When a line in the listing contains the string "Durant", pick it out and copy it.

*** Dataset excerpts ***

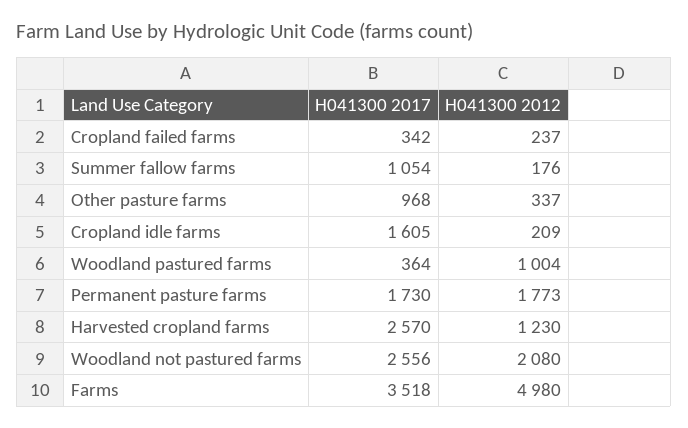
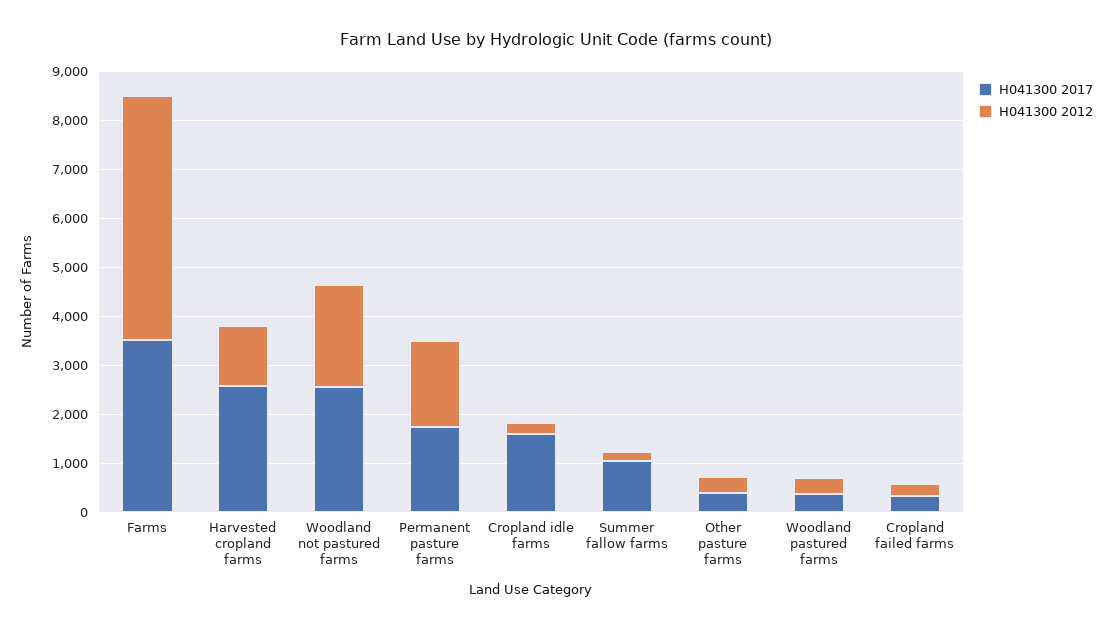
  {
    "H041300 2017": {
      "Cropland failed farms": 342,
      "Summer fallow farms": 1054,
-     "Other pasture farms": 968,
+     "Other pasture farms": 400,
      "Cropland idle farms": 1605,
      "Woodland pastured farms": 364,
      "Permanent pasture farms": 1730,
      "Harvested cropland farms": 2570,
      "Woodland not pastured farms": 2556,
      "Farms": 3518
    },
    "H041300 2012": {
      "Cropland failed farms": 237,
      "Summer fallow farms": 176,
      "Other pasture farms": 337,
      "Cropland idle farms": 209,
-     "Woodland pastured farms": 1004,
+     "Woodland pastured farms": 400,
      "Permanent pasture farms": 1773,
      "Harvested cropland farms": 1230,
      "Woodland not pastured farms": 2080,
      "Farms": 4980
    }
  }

*** End of Dataset excerpts ***
*** Dataset excerpts ***

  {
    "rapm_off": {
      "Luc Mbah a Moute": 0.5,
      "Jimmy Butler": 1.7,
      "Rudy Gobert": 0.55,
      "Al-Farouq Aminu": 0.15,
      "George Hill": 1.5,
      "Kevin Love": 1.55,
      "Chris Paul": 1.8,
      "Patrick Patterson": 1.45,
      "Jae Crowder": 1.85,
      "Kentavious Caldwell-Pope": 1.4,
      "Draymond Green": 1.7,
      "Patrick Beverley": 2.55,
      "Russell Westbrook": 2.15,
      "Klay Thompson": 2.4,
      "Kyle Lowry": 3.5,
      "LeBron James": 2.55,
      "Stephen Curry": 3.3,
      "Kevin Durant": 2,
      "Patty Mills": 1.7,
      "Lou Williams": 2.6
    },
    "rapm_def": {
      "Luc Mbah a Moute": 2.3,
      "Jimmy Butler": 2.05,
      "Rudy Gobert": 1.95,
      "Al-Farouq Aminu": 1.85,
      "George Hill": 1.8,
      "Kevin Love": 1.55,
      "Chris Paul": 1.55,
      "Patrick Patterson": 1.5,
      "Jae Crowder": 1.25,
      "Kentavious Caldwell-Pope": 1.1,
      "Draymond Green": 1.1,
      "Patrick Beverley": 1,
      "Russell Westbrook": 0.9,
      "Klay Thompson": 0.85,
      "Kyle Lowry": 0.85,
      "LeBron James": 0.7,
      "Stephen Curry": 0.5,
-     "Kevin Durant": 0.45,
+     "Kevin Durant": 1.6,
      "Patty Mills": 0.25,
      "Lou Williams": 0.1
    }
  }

*** End of Dataset excerpts ***
*** Dataset excerpts ***

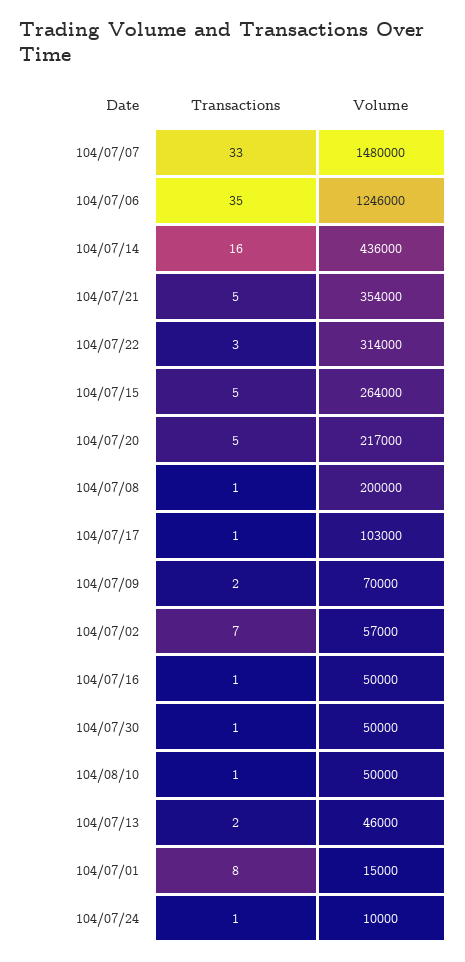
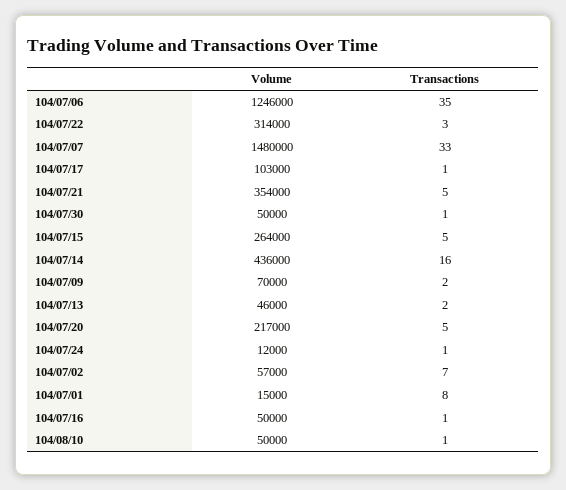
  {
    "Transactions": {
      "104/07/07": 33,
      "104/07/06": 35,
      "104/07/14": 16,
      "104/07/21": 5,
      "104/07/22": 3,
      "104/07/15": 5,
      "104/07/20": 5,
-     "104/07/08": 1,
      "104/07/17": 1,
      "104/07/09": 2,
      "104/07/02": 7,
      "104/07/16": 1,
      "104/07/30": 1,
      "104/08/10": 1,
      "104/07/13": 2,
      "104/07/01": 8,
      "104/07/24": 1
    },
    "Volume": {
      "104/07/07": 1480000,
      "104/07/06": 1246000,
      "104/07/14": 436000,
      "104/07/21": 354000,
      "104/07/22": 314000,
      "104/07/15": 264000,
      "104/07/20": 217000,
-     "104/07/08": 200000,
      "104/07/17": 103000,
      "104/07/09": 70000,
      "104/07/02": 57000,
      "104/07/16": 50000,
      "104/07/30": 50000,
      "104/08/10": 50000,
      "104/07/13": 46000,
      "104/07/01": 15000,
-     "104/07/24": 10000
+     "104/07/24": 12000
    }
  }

*** End of Dataset excerpts ***

*The answer*:
      "Kevin Durant": 2,
-     "Kevin Durant": 0.45,
+     "Kevin Durant": 1.6,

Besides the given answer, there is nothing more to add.